To that extent, as radical as I think people try to characterize the Warren Court, it wasn’t that radical. It didn’t break free from the essential constraints that were placed by the founding fathers in the Constitution, at least as its been interpreted and Warren Court interpreted in the same way, that generally the Constitution is a charter of negative liberties. Says what the states can’t do to you. Says what the Federal government can’t do to you, but doesn’t say what the Federal government or State government must do on your behalf, and that hasn’t shifted and one of the, I think, tragedies of the civil rights movement was, um, because the civil rights movement became so court focused I think there was a tendency to lose track of the political and community organizing and activities on the ground that are able to put together the actual coalition of powers through which you bring about redistributive change.
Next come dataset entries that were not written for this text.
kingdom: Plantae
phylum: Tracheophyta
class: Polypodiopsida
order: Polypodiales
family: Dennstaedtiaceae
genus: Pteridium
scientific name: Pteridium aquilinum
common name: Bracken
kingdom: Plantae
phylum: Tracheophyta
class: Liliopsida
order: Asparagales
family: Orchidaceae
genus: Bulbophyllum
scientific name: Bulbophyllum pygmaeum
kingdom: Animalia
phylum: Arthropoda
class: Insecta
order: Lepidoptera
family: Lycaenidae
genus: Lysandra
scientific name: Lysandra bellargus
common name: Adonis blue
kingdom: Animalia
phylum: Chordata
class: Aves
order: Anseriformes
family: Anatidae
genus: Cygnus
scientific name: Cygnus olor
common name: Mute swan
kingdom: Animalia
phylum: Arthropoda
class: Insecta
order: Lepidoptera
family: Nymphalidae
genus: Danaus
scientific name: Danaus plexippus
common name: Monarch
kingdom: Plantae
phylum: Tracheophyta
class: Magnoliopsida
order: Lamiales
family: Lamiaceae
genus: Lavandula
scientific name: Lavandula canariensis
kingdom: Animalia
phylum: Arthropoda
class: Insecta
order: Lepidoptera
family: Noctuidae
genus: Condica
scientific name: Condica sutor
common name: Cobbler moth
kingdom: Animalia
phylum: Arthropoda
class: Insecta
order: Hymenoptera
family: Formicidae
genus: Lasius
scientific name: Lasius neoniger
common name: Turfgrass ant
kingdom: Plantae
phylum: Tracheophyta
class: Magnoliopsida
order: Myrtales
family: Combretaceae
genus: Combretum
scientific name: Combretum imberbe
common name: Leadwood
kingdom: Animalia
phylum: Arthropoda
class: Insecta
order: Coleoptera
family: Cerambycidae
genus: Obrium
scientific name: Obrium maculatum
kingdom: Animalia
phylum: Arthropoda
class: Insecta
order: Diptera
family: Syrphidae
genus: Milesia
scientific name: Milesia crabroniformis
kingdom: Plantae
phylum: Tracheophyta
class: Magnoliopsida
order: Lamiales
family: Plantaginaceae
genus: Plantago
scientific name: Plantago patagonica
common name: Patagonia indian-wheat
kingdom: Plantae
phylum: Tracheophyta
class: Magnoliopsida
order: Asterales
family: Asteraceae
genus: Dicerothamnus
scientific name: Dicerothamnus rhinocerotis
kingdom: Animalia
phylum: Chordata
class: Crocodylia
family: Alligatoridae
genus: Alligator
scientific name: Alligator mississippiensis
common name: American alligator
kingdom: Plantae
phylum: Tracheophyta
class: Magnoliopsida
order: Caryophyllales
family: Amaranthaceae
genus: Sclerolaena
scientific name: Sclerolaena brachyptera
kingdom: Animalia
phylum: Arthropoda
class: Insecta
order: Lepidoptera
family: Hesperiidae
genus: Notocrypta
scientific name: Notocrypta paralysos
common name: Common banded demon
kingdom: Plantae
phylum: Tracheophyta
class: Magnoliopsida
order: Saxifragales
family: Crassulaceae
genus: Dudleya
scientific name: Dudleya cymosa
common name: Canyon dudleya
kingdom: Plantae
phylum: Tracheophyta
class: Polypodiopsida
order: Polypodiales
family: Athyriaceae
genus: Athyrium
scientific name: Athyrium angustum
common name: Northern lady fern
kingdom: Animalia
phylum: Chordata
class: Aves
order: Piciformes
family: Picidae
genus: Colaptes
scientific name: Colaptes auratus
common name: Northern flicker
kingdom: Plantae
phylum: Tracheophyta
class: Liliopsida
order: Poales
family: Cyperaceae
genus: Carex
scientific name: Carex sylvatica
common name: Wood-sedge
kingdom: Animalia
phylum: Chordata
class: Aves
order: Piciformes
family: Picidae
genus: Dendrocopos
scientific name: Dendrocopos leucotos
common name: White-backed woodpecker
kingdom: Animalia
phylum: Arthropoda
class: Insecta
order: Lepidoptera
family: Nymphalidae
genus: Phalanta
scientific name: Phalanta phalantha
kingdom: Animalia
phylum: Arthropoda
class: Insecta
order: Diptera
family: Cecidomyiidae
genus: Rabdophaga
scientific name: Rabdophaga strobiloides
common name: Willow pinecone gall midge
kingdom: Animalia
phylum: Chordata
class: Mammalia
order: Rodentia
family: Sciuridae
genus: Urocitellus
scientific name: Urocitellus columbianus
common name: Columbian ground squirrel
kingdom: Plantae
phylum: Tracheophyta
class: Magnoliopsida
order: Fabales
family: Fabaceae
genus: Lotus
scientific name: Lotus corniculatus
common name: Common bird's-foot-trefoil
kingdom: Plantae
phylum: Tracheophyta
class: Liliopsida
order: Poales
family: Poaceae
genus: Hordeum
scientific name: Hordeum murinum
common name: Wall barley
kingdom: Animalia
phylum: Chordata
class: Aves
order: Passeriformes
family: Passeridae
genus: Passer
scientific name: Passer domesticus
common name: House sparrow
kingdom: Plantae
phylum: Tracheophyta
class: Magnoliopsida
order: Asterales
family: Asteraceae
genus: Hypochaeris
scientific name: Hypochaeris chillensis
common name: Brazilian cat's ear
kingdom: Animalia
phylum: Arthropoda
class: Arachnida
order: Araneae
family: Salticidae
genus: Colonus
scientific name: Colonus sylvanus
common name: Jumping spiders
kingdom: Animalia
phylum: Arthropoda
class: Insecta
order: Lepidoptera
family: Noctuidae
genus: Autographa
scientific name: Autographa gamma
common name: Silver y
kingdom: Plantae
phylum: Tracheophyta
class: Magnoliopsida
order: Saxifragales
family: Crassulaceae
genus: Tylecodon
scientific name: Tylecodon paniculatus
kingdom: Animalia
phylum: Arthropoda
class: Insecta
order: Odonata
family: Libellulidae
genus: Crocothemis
In some ways we still suffer from that.
First of all, is there anything more important than knowing what a presidential candidate believes about the Constitution that he must swear to defend and protect? Second, isn’t it significant that Obama wants to “break free from the essential constraints that were placed by the founding fathers in the Constitution”?
If you agree with that, fine, but we all need to realize that this is what he believes. That includes a big government that goes beyond constitutional restraints. And that one of this big government’s roles is “redistributive” change. Civil rights are not enough, since those are constitutional, and property right is a civil right.
Would that the debates, questions, and media attention focused more on such “theoretical” issues.
UPDATE: I see in finally checking the comments that FW has commented on this under “Conservatives for Obama.” He says this is just judicial conservatism, reflecting the limits of what the courts can do. But he is surely opposing here the philosophy that the government should be limited to what the constitution says it should do, which is one of the hallmarks of a conservative political theory and, indeed, of the rule of law. And “redistributive change” is not just talking about a progressive income tax!